• _READING TEXT_:
◇ ◇ ◇
Optocap to manufacture miniature lasers

The laser, which is the size of a pack of playing cards, can be used in clocks and sensors.


Optocap (Alter Technology Group) and the Fraunhofer Centre for Applied Photonics in Glasgow as part of a one year consortium, that required extensive testing and development has resulted in Optocap manufacturing miniature lasers for quantum and metrology applications, that are fabricated using Optocap’s advanced packaging techniques that employ high reliability telecoms manufacturing and space qualified processes.


Other possible uses for the laser could be in the next generation of sat-nav systems and new types of telecoms.

Optocap is now going into series production of these miniature lasers. Stephen Duffy, CEO of Optocap, describes the cooperation in the consortium as fruitful: "We worked with Fraunhofer's Centre for Applied Photonics because they excel in applying world-class laser design knowledge and research to real life problems. Their know-how combined with our sophisticated precision manufacturing expertise and market vision, has produced unique products with a wide range of important applications." For the FLAME project, the consortium received a grant of 900,000 pounds sterling from Innovative UK last year.

Optocap’s miniature laser technology platforms FLAME / REMOTE offer orders of magnitude reduction in size (credit card / smaller than a pack of chewing gum), weight, power-consumption and cost (SWAP-C) only a tenth of much larger models which is a world first compared to our nearest competitors and laboratory based demonstrators.

Optocap’s FLAME & REMOTE lasers will revolutionize quantum commercial viability, research and support a wide range of quantum applications for example, quantum: clocks, QKD, navigation, gravity, imaging … metrology; as they are easily transportable and designed for reliability in real-world portable instrumentation environments where they will be exposed to vibrations, shocks and temperature changes during operation.

A further improvement in augmented reality applications, better communication systems and improved medical devices; are just a few of the many possible applications that can be realized with quantum technology and substantially benefit from our laser technologies.
◇ ◇ ◇
• _MATERIAL SHOWN_:
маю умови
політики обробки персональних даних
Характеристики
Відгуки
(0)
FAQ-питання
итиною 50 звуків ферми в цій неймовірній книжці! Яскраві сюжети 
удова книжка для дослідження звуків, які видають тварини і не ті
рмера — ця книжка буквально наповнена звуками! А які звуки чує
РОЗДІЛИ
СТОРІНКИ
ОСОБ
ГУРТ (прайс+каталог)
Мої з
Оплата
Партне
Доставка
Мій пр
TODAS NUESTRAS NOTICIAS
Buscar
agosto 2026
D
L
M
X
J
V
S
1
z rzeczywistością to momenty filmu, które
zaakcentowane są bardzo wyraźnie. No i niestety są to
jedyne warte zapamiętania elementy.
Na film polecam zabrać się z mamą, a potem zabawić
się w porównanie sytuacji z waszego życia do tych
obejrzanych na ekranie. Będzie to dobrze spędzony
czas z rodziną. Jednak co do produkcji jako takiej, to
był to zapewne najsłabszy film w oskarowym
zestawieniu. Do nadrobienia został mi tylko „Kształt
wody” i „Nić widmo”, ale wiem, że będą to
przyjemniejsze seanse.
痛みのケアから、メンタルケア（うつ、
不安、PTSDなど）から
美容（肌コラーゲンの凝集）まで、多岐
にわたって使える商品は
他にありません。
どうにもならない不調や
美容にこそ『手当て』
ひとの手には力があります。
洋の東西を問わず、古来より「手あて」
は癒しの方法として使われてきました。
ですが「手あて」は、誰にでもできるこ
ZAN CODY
◇ ◇ ◇
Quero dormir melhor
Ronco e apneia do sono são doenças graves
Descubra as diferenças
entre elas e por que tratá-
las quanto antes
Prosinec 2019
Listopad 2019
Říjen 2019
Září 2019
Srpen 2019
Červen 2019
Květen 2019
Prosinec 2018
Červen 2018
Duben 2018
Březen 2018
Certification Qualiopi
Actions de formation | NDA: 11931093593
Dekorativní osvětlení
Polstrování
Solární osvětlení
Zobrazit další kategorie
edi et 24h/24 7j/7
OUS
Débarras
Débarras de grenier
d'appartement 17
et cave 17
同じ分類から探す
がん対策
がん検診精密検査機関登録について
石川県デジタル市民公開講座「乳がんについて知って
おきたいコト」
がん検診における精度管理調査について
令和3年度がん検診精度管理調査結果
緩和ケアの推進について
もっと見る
◇ ◇ ◇
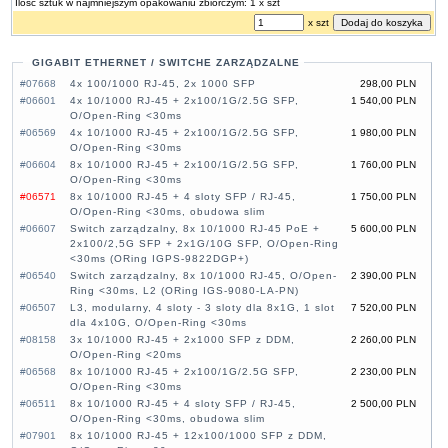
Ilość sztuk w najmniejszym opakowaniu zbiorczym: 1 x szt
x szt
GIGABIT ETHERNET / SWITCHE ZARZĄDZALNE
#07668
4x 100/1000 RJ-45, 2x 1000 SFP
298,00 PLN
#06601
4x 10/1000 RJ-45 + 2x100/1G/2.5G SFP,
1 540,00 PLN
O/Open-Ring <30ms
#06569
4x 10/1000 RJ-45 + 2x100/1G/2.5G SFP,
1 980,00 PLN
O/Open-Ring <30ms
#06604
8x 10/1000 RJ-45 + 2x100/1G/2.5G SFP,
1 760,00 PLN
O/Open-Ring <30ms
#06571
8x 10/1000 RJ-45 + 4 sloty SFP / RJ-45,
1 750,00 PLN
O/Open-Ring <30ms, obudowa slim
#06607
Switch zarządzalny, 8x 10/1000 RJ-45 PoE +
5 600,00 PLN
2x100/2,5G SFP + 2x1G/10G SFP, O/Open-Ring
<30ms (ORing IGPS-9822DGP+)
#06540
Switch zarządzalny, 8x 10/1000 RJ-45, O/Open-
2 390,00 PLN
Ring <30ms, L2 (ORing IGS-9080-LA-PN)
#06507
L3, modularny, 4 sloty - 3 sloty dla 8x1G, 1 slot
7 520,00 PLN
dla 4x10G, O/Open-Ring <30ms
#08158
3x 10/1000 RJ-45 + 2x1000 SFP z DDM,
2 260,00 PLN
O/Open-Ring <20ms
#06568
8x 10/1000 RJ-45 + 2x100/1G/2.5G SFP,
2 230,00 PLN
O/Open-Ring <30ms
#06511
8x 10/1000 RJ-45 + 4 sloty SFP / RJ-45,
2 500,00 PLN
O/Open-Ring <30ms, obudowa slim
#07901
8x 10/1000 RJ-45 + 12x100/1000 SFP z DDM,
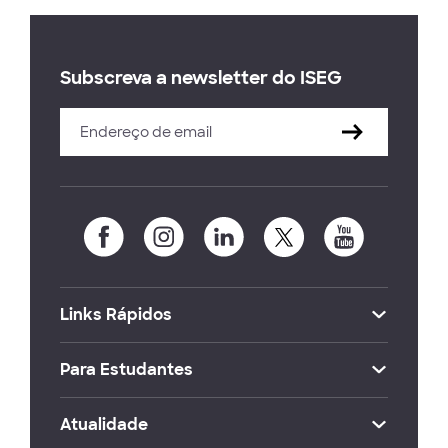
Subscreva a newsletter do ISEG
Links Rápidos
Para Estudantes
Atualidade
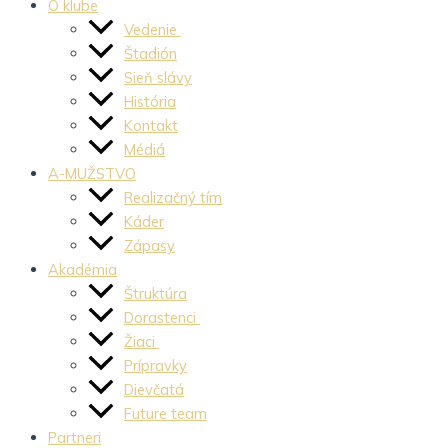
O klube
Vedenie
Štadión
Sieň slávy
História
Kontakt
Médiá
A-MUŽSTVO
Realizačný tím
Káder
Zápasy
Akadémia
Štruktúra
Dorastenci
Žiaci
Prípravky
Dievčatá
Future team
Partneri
◇ ◇ ◇
• _EXERCISE DETAILS_: In the article on Optocap's miniature lasers, what reason does Optocap's CEO give for working with Fraunhofer's Centre for Applied Photonics? Answer in one to three sentences.

• _EXPECTED ANSWER_: Stephen Duffy says Optocap worked with the centre because it excels in applying world-class laser design knowledge and research to real-life problems. He adds that this know-how, combined with Optocap's precision manufacturing expertise and market vision, produced unique products with a wide range of important applications.